Four weeks after suicide bombers struck the British capital, thousands of police took to the streets today to reassure jittery Londoners as al-Qaeda warned there would be more attacks.
Underground rail stations swarmed with police, many of them armed, as millions of commuters headed into work.
"It is certainly a very big police operation," said Deputy Chief Constable Andy Trotter. "We are out there to reassure Londoners and also to deter any further attacks."
Al-Qaeda's second in command Ayman al-Zawahri issued a warning to Britain in a new video aired today.
"Blair's policies will bring more destruction to Britons after the London explosions," al-Zawahri, Osama bin Laden's deputy, said in a tape aired by al-Jazeera television.
British Prime Minister, Tony Blair, has consistently rejected the idea that Britain's involvement in the war in Iraq is linked to the attacks on London last month.
Today, the Piccadilly underground railway line was fully operational for the first time since four suicide bombers killed 52 people on three trains and a bus on July 7.
Offering an intriguing glimpse into the investigation, New York police chief Raymond Kelly said the bombs were made from simple ingredients like hair bleach. Three of them were set off by mobile phones, he said.

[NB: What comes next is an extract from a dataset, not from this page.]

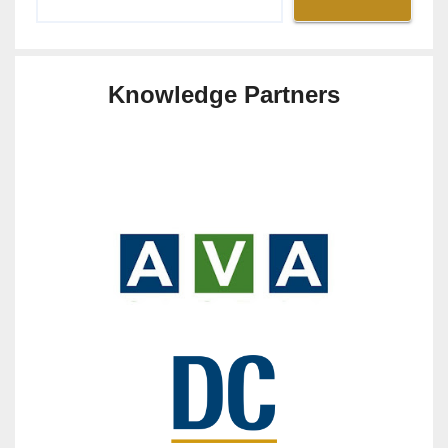
Knowledge Partners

"It's more like these terrorists went to a hardware store or some beauty supply store," Mr Kelly said.
According to US media reports, he said the explosives were stored in refrigerators and then shipped in coolers to a railway station outside London where the bombers took a train to the capital.
His briefing, partly based on information from New York officers sent to London to monitor the police inquiry, was the first detailed account of the methods used by the bombers.
In another wave of attacks two weeks after the first, four bombs failed to detonate and, after the biggest manhunt in British history, four suspects were arrested, including one seized in Rome.